(※写真はイメージです/PIXTA)
穏やかな定年の夜、突然の「懺悔」
都内の中堅メーカーで営業部長として勤め上げたテツヤさん(仮名/60歳)は、無事に定年退職の日を迎えました。退職金は2,100万円。妻のユキさん(仮名/58歳)は、結婚以来30年近く専業主婦として家事と育児をこなし、仕事一筋で亭主関白気味だった夫を支え続けてきました。
退職祝いの夕食を終え、自宅で夫婦二人、お酒を飲んでいたときのことです。テツヤさんが、急に居住まいを正し、神妙な面持ちで口を開きました。
「ユキ、これからの第二の人生を始める前に、どうしてもお前に謝っておかなければならないことがあるんだ」
テツヤさんの口から出たのは、耳を疑うような言葉でした。
「実は、5年前の大阪出張の夜……取引先の女性と、一度だけ間違いを起こしてしまった。本当にそのときだけで、すぐに関係は終わったんだが、ずっと罪悪感に苛まれていた。隠し事をしたまま老後を迎えるのはお前に申し訳なくて……すまない」
頭を深く下げる夫を見て、ユキさんは全身の血の気が引くのを感じました。5年前といえば、テツヤさんが仕事の重圧でピリピリしており、ユキさんが献身的に健康面をサポートしていた時期。その裏で、夫はほかの女性と関係を持っていたのです。
「熟年離婚」が頭をよぎるが…
ユキさんの頭の中には「離婚」の二文字が鮮明に浮かびました。退職金2,100万円のうち半分の1,050万円と、自宅マンションの売却益、夫の厚生年金の半分、そして慰謝料を受け取ることができるでしょう。

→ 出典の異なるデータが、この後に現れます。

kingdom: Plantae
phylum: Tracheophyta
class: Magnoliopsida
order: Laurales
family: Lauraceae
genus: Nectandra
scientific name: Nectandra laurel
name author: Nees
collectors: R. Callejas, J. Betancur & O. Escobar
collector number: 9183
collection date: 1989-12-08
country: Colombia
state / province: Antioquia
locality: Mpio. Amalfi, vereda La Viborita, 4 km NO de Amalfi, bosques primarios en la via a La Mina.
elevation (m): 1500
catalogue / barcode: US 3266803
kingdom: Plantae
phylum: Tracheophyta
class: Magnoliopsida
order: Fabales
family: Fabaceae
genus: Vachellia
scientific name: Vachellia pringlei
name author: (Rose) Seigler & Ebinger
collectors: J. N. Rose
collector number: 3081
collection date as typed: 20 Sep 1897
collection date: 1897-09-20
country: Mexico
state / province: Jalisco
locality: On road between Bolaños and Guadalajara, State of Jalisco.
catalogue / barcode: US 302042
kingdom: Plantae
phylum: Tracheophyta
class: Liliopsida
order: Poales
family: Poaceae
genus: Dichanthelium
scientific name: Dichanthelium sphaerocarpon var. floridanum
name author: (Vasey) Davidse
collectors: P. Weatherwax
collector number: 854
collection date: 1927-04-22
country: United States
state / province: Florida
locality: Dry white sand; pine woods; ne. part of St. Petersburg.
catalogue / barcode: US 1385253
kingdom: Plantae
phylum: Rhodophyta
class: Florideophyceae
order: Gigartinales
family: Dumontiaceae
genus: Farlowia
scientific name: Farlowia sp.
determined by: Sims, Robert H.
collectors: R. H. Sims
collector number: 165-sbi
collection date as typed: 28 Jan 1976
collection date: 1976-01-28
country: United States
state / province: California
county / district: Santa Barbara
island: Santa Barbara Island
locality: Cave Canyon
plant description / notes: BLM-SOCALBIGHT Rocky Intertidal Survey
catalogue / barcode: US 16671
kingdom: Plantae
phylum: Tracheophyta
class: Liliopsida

しかし、ユキさんは怒りで震える手を隠し、冷静に頭を回しました。
(いま離婚して、私は幸せになれるの?)
確かにまとまったお金は手に入りますが、人生100年時代、58歳の専業主婦がこれから一人で生きていくには、老後資金としては心許ない額です。パートに出るにしても体力的な不安があります。しかし、ユキさんが離婚を踏みとどまった最大の理由はお金だけではありませんでした。
目の前で告白して少しスッキリしたような表情を微かに浮かべ、自己満足の懺悔に浸っている夫。30年間、「メシ、風呂、寝る」で家事一つしなかった夫が、いまは罪悪感で縮こまっています。ユキさんは気づいたのです。「この告白は、これからの老後、夫への『最強の切り札』になる」と。